Jon Krohn: 00:00 This is episode number 974 on how we’re in an AI bubble. How concerned should we be? Welcome back to the SuperDataScience podcast. I’m your host, Jon Krohn. Today’s topic is the AI bubble and why it might actually be a good thing. If you follow financial markets, you’ve probably noticed some jitters lately around AI stocks and frankly, the signs of frothiness are hard to miss. Here’s an amusing one. Consider a startup called Cluely. Whose original product was an AI tool designed to help people cheat on Zoom job interviews. Cluely’s tagline was literally cheat on everything. The founder of Cluely, a 21-year-old Columbia student named Roy Lee, got suspended from Columbia for using an earlier version of the tool to cheat on a technical interview with Amazon. Rather than lying low, he leaned into the controversy, raised over $5 million in seed funding, and then landed a $15 million series A round with Andresen Horowitz, one of the most prestigious venture capital firms in the world.
01:02 And then after the predictable backlash, clearly quietly dropped the cheat on everything branding and pivoted to being a more conventional AI meeting assistant competing with the tools like Fathom and Otter. Oh, and Roy, the CEO of Clearly later admitted publicly that the $7 million in annually recurring revenue, ARR he’d been touting, wasn’t actually accurate. If that kind of thing doesn’t scream bubble, I’m not sure what does. Beyond VC funding looking frothy, there’s also the wild spending figures from more established AI companies that are hard for me to wrap my head around. OpenAI alone has committed roughly $1.4 trillion in infrastructure spending over the coming eight years. How much is $1.4 trillion? Cause that’s kind of a hard number for me to imagine. That’s a sum equal to about 1.2% of global economic output. To put that in perspective, during the dotcom era, telecom companies invested over $500 billion into fiber optic cables across the US, which was roughly 1% of just US GDP over half a decade.
02:07 OpenAI’s commitment eclipses that by quite a lot, by multiples, and that’s just one company. Now, OpenAI has since tempered these figures somewhat, more recently telling investors it’s now targeting around $600 billion in total compute spend by 2030, but all of these numbers are staggering for a company that generated just $13 billion in revenue last year. Meanwhile, on top of the VC funding and this huge amount of spend, individual AI researchers have reportedly been offered nine figures signing bonuses. So that’s in the hundreds of millions of dollars. Most famously within Meta’s so- called super intelligence labs. Seems safe to say we are firmly. In frothy territory, aren’t we? This has got to be an AI bubble. So is this all a disaster waiting to happen? A fascinating perspective on this question comes from Byrne Hobart, an investor, the author of a well-known finance and tech newsletter called The Diff, as well as the co-author of a book called BOOM Bubbles and The End of Stagnation.

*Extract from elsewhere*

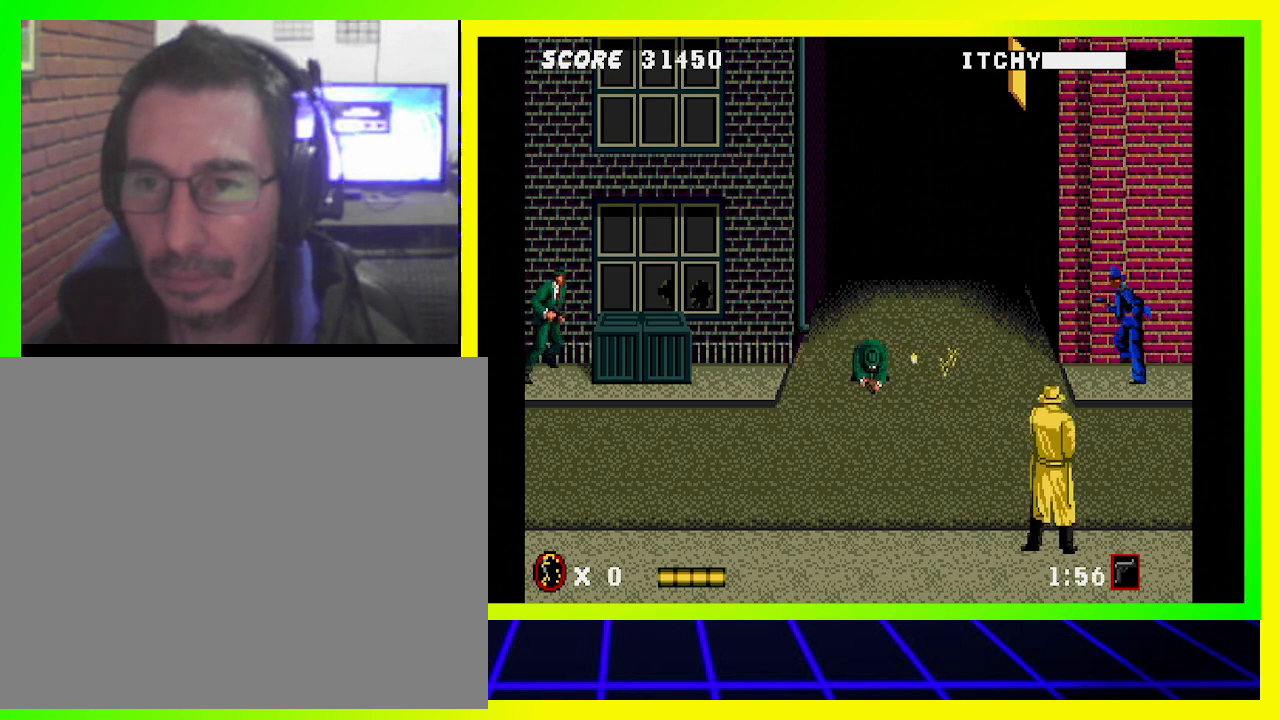
{"buttons": ["CIRCLE", "DPAD_RIGHT"], "left_stick": "center", "right_stick": "center", "events": [[233, "DPAD_LEFT", "up"], [233, "DPAD_RIGHT", "down"]]}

03:08 The book’s central thesis is that financial bubbles, while often maligned as destructive and destabilizing forces, have actually been the engine of many of humanity’s greatest breakthroughs from the Manhattan Project and the Apollo program to the semiconductor revolution. In other words, Hobart argues that bubbles decrease collective risk aversion and create the conditions for transformative innovation. The way that I came across Hobart was that he recently wrote an essay for The Economist, applying this framework that I just mentioned specifically to the AI boom. And his core argument is elegant. He says that the participants in a technology race are all building products that are economic compliments to one another. You need the turbines, the power of the grids, the power of the chips that run the models, the power of the products, and you need companies to build their growth and hiring plans around the expectation that ever more of their work will be done by AI.

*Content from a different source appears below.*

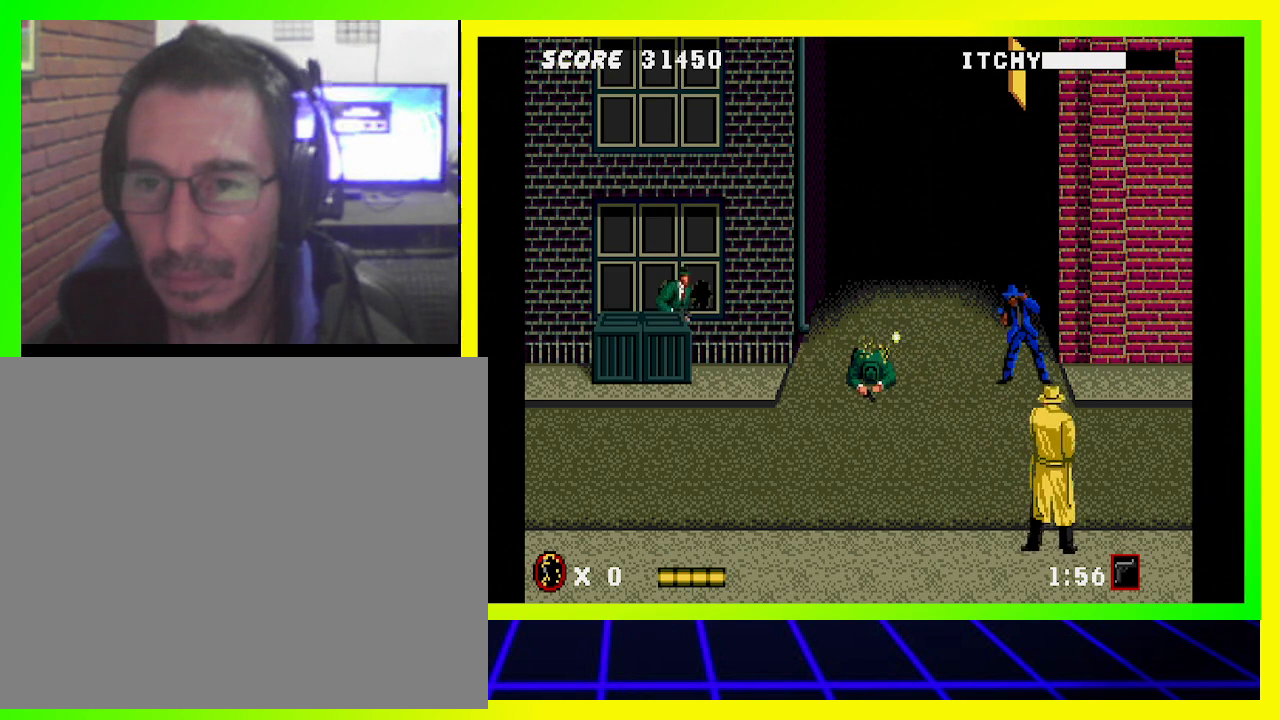
{"buttons": ["CIRCLE", "DPAD_LEFT"], "left_stick": "center", "right_stick": "center", "events": [[433, "DPAD_DOWN", "down"], [433, "DPAD_RIGHT", "up"], [467, "DPAD_DOWN", "up"], [467, "DPAD_LEFT", "down"]]}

04:00 If any one of those layers decides it’s spent enough, the other layers risk becoming stranded assets. Again, big layers like you need turbines to power the grids, to power the chips, to run the models to power the products. But when asset prices are loudly signaling that the technology is real and the economics will be compelling, that encourages the complimentary investments that actually make the whole ecosystem work. It’s a kind of self-fulfilling prophecy, but a productive one. There’s strong historical precedent for this. During the dotcom bubble of the late 1990s, telecom companies poured enormous sums into laying fiber optic cable. Over 80 million miles of fiber optic cable crisscrossed the US during the 1990s. Most of those companies went bankrupt, names like WorldCom, Global Crossing, and 360 Networks are cautionary tales. But by 2004, all that excess fiber had driven the cost of bandwidth down by more than 90%.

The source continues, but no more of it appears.